Docking studies on a refined human β₂ adrenoceptor model yield theoretical affinity values in function with experimental values for R-ligands, but not for S-antagonists

G-protein coupled receptors (GPCR) belong to the largest group of membrane proteins involved in signal transduction. These receptors are implicated in diverse physiological and pathological events. The human β₂ adrenergic receptor (hβ₂AR) is one of the few GPCRs whose 3-D structures are available on the Protein Data Bank. Because there is great interest by drug developers for hβ₂AR as a target, it is necessary to study its ligand-recognition process at the atomic level.
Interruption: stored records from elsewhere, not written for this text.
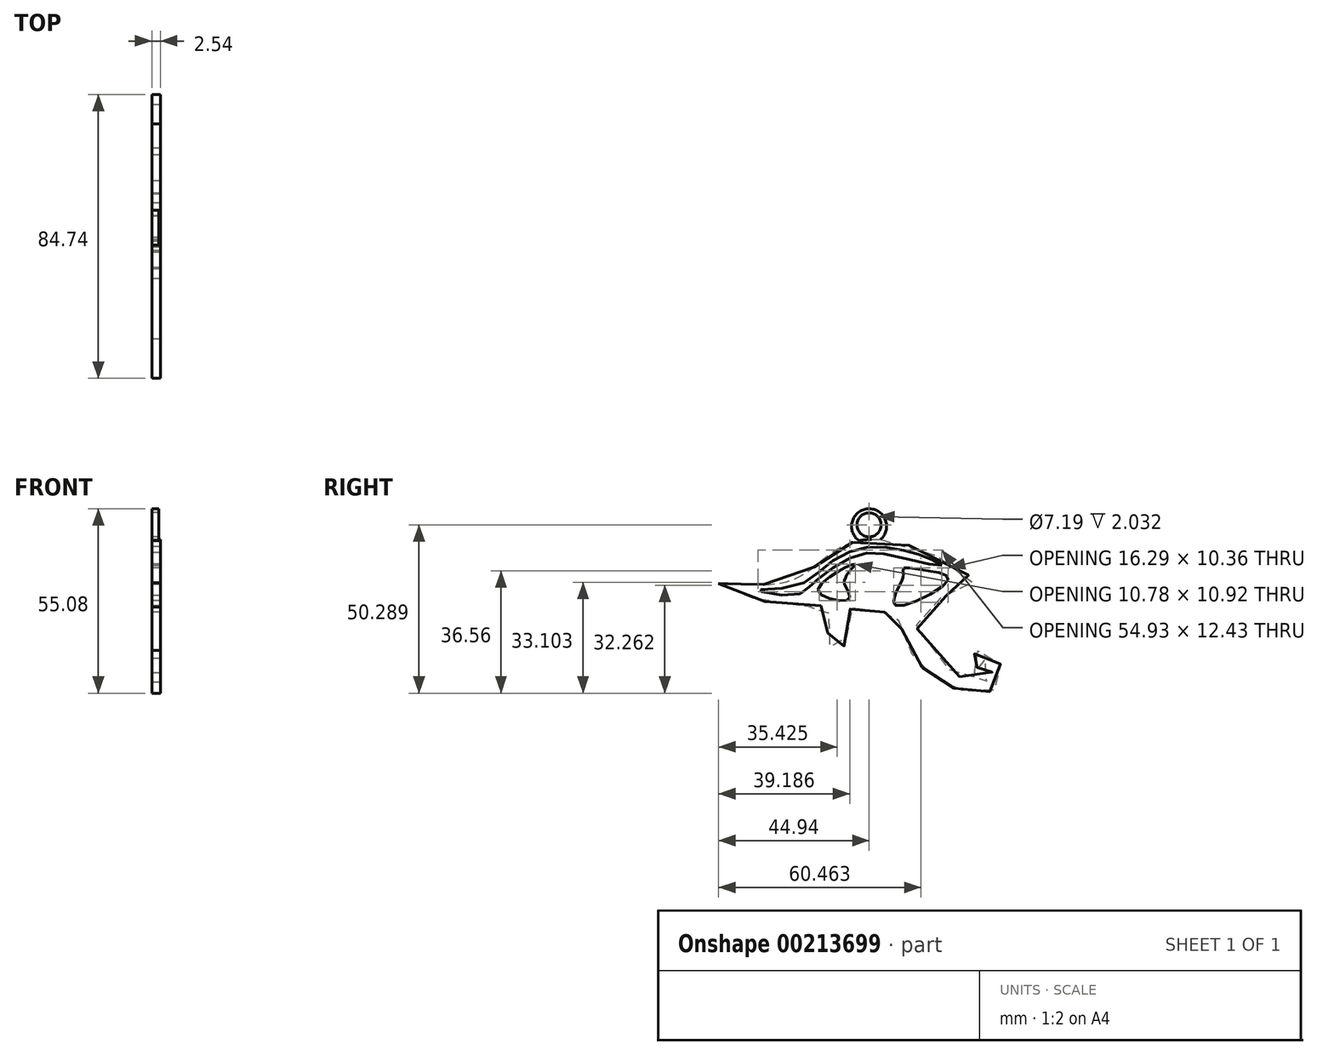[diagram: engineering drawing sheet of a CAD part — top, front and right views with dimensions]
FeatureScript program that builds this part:
annotation { "Feature Type Name" : "Feature", "Feature Type Description" : "" }
export const myFeature = defineFeature(function(context is Context, id is Id, definition is map)
    precondition{}
    {
        {
            var Q0;
            Q0=qCreatedBy(makeId("Right.planeOp"),FACE);
            var sketch = newSketch(context, id + "F0", { "sketchPlane" : qUnion([Q0])});
            skFitSpline(sketch, "E0", {"points": [v(-62.31, 39.84) * mm, v(-43.64, 40.06) * mm, v(-27.8, 49.61) * mm, v(-7.82, 52) * mm, v(13.46, 39.4) * mm, v(-2.82, 31.6) * mm, v(11.07, 11.4) * mm, v(19.32, 12.92) * mm, v(16.28, 17.48) * mm, v(14.11, 13.14) * mm, v(14.11, 19) * mm, v(20.4, 18.13) * mm, v(21.5, 9.44) * mm, v(13.24, 7.27) * mm, v(3.47, 10.96) * mm, v(-5.21, 20.08) * mm, v(-9.77, 30.94) * mm, v(-13.9, 31.37) * mm, v(-23.23, 32.03) * mm, v(-24.97, 20.95) * mm, v(-29.1, 21.17) * mm, v(-29.53, 32.24) * mm, v(-39.08, 32.9) * mm, v(-62.31, 39.84) * mm]});
            skSolve(sketch);
        }
        {
            var Q0;
            Q0=makeQuery(id+"F0.imprint","IMPRINT",FACE,{"disambiguationData":[TD([[makeQuery(id+"F0.imprint","IMPRINT",EDGE,{"derivedFrom":sQuery(id+"F0.wireOp",EDGE,"E0")}),-1.0]])]});
            extrude(context, id + "F1", {"entities" : qUnion([Q0]), "depth" : 2.54 * mm});
        }
        {
            var Q0;
            Q0=makeQuery(id+"F1.opExtrude","CAP_FACE",FACE,{"disambiguationData":[OSD([sQuery(id+"F0.wireOp",EDGE,"E0")])],"isStart":false});
            var sketch = newSketch(context, id + "F2", { "sketchPlane" : qUnion([Q0])});
            skFitSpline(sketch, "E1", {"points": [v(4.34, 45.27) * mm, v(0, 47.66) * mm, v(-7.38, 49.83) * mm, v(-18.46, 50.7) * mm, v(-29.53, 45.7) * mm, v(-39.3, 39.2) * mm, v(-50.59, 37.89) * mm, v(-40.17, 36.37) * mm, v(-35.4, 38.76) * mm, v(-29.96, 43.32) * mm, v(-19.54, 48.74) * mm, v(-8.03, 47.66) * mm, v(4.34, 45.27) * mm]});
            skSolve(sketch);
        }
        {
            var Q0;
            Q0 = qSketchRegion(id + "F2", true);
            extrude(context, id + "F3", {"entities" : qUnion([Q0]), "operationType" : NewBodyOperationType.REMOVE, "oppositeDirection" : true, "depth" : 25.4 * mm});
        }
        {
            var Q0;
            Q0=makeQuery(id+"F1.opExtrude","CAP_FACE",FACE,{"disambiguationData":[OSD([sQuery(id+"F0.wireOp",EDGE,"E0")])],"isStart":false});
            var sketch = newSketch(context, id + "F4", { "sketchPlane" : qUnion([Q0])});
            skFitSpline(sketch, "E2", {"points": [v(6.3, 40.93) * mm, v(0, 43.75) * mm, v(-7.17, 44.4) * mm, v(-7.18, 43.42) * mm, v(-7.17, 41.8) * mm, v(-7.48, 41) * mm, v(-8.12, 39.78) * mm, v(-8.73, 38.56) * mm, v(-9.34, 37.15) * mm, v(-9.93, 35.22) * mm, v(-9.98, 35) * mm, v(-9.34, 33.33) * mm, v(6.3, 40.93) * mm]});
            skFitSpline(sketch, "E3", {"points": [v(-21.5, 45.7) * mm, v(-22.59, 45.5) * mm, v(-23.48, 45.14) * mm, v(-24.53, 44.62) * mm, v(-32.57, 37.67) * mm, v(-23.67, 35.07) * mm, v(-23.47, 37.16) * mm, v(-24.27, 38.9) * mm, v(-24.75, 40.28) * mm, v(-24.44, 41.66) * mm, v(-23.6, 43.06) * mm, v(-21.5, 45.7) * mm]});
            skSolve(sketch);
        }
        {
            var Q0;
            Q0 = qSketchRegion(id + "F4", true);
            extrude(context, id + "F5", {"entities" : qUnion([Q0]), "operationType" : NewBodyOperationType.REMOVE, "oppositeDirection" : true, "depth" : 25.4 * mm});
        }
        {
            var Q0;
            Q0=qCreatedBy(makeId("Right.planeOp"),FACE);
            var sketch = newSketch(context, id + "F6", { "sketchPlane" : qUnion([Q0])});
            skCircle(sketch, "E4", {"center": v(-17.37, 57) * mm, "radius": 5.23 * mm});
            skSolve(sketch);
        }
        {
            var Q0;
            Q0 = qSketchRegion(id + "F6", true);
            extrude(context, id + "F7", {"entities" : qUnion([Q0]), "operationType" : NewBodyOperationType.ADD, "depth" : 2.03 * mm});
        }
        {
            var Q0;
            Q0=qCreatedBy(makeId("Right.planeOp"),FACE);
            var sketch = newSketch(context, id + "F8", { "sketchPlane" : qUnion([Q0])});
            skCircle(sketch, "E5", {"center": v(-17.37, 57.43) * mm, "radius": 3.6 * mm});
            skSolve(sketch);
        }
        {
            var Q0;
            Q0 = qSketchRegion(id + "F8", true);
            extrude(context, id + "F9", {"entities" : qUnion([Q0]), "operationType" : NewBodyOperationType.REMOVE, "depth" : 19.3 * mm});
        }
        {
            var Q0;
            Q0 = qSketchRegion(id + "F4", true);
            extrude(context, id + "F10", {"entities" : qUnion([Q0]), "operationType" : NewBodyOperationType.REMOVE, "oppositeDirection" : true, "depth" : 25.4 * mm});
        }
        {
            var Q0;
            Q0=makeQuery(id+"F1.opExtrude","SWEPT_BODY",BODY,{"disambiguationData":[OSD([sQuery(id+"F0.wireOp",EDGE,"E0")])]});
            transform(context, id + "F11", {"entities" : qUnion([Q0]), "transformType" : TransformType.TRANSLATION_3D, "dx" : 15.5 * mm, "dy" : 32 * mm, "dz" : 0 * mm, "makeCopy" : true});
        }
        {
            var Q0;
            Q0=makeQuery(id+"F11.opPattern","COPY",BODY,{"derivedFrom":makeQuery(id+"F1.opExtrude","SWEPT_BODY",BODY,{"disambiguationData":[OSD([sQuery(id+"F0.wireOp",EDGE,"E0")])]}),"instanceName":"1"});
            var Q1;
            Q1=qCreatedBy(makeId("Top.planeOp"),FACE);
            mirror(context, id + "F12", {"entities" : qUnion([Q0]), "mirrorPlane" : qUnion([Q1])});
        }
        {
            var Q0;
            Q0=makeQuery(id+"F12.opPattern","COPY",BODY,{"derivedFrom":makeQuery(id+"F11.opPattern","COPY",BODY,{"derivedFrom":makeQuery(id+"F1.opExtrude","SWEPT_BODY",BODY,{"disambiguationData":[OSD([sQuery(id+"F0.wireOp",EDGE,"E0")])]}),"instanceName":"1"}),"instanceName":"1"});
            var Q1;
            Q1=makeQuery(id+"F11.opPattern","COPY",BODY,{"derivedFrom":makeQuery(id+"F1.opExtrude","SWEPT_BODY",BODY,{"disambiguationData":[OSD([sQuery(id+"F0.wireOp",EDGE,"E0")])]}),"instanceName":"1"});
            deleteBodies(context, id + "F13", {"entities" : qUnion([Q0, Q1])});
        }
    });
The hβ₂AR can recognize both R/S enantiomeric ligands, R-agonists result in a greater activation than do S-agonists (eutomers and distomers for activation, respectively), according to experimental results. In this work is reported the ligand recognition on a refined hβ₂AR-structure of a set of well-known R/S-ligands by means of docking studies. Data obtained in silico were analyzed and compared with those reported in vitro. The theoretical affinity values were reproduced for agonists, but not for antagonist (or inverse agonists). However, theoretical data for R-antagonists are in function to experimental data. The theoretical results confirm the role of amino acids previously reported by mutagenesis studies due to their important roles in drug affinity and stereoselectivity.